Entre os acréscimos a um filme originalmente mudo contou-se a banda sonora assinada pelos Air, com temas criados de raiz para os 16 minutos desta expedição espacial que envolve encontros com extraterrestres ou uma Lua com rosto humano. Não foi a primeira vez que o universo pop-rock se cruzou com o imaginário de Méliès - o videoclip de "Tonight, Tonight" (1996), dos Smashing Pumpkins, era uma alusão bastante evidente a "Le voyage dans la Lune" -, mas dificilmente encontramos uma aliança tão próxima.
Vendo o resultado, até nos parece provável que o "pai dos efeitos especiais" tivesse gostado da música que o duo parisiense ofereceu às suas imagens. As composições instrumentais dos Air guiam-se por ambientes tão irreverentes e exploratórios como a narrativa do filme, reforçando o humor e entusiasmo inocente de algumas sequências e fazendo desta mais uma interessante incursão da dupla pela sétima arte (depois de um primeiro contato na banda sonora de "As Virgens Suicidas", de Sofia Coppola, em 1999).
"Le voyage dans la Lune", o disco, não é, contudo, apenas uma réplica da música que ouvimos no filme.
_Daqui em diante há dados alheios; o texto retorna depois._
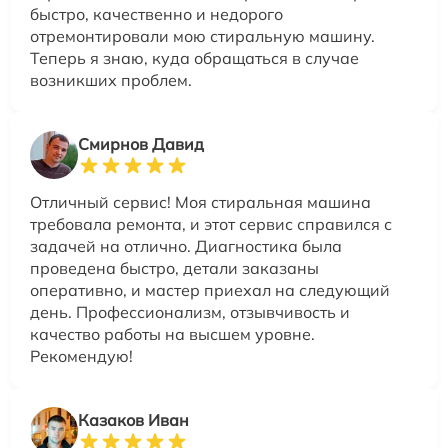
быстро, качественно и недорого
отремонтировали мою стиральную машину.
Теперь я знаю, куда обращаться в случае
возникших проблем.
Смирнов Давид
Отличный сервис! Моя стиральная машина
требовала ремонта, и этот сервис справился с
задачей на отлично. Диагностика была
проведена быстро, детали заказаны
оперативно, и мастер приехал на следующий
день. Профессионализм, отзывчивость и
качество работы на высшем уровне.
Рекомендую!
Казаков Иван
Com cerca do dobro da duração, o alinhamento mantém-se conciso (não indo muito além de meia-hora) mas investe em tonalidades um pouco mais contrastantes. Além de instrumentais, o álbum inclui duas canções: a primeira, "Seven Stars", pede Victoria Legrand emprestada aos Beach House e enquadra-a num cenário onírico inequivocamente Air; a segunda, "Who Am I Now?", apresenta-nos umas Au Revoir Simone mais sombrias do que estávamos à espera, longe da indie pop doce e levezinha a que nos habituaram.
Nos outros momentos, os temas, tal como o filme em que se inspiram, não precisam de recorrer a palavras para nos envolver. "Moon Fever" e "Décollage" deixam belos instantes contemplativos, ao piano, com uma carga cinematográfica bem vincada, e episódios como "Parade" ou "Sonic Armada", mais vibrantes, mostram a veia experimental de Nicolas Godin e Jean-Benoît Dunckel, recorrendo a elementos psicadélicos e progressivos para chegar a uma aura de trepidação e mistério.
Não vale a pena procurar aqui singles perfeitos como os de "Moon Safari" (1998), o arrojo robótico de "10 000 Hz Legend" (2001) ou a pop elegante e perfumada de "Talkie Walkie" (2004): o caminho de "Le voyage dans la Lune" é assumidamente outro. Mas é, pelo menos, mais aliciante do que o dos algo desmaiados "Pocket Symphony" (2007) ou "Love 2" (2009). Por isso, caso os Air decidam voltar mais uma vez à Lua, vamos continuar a guardar lugar na sua nave.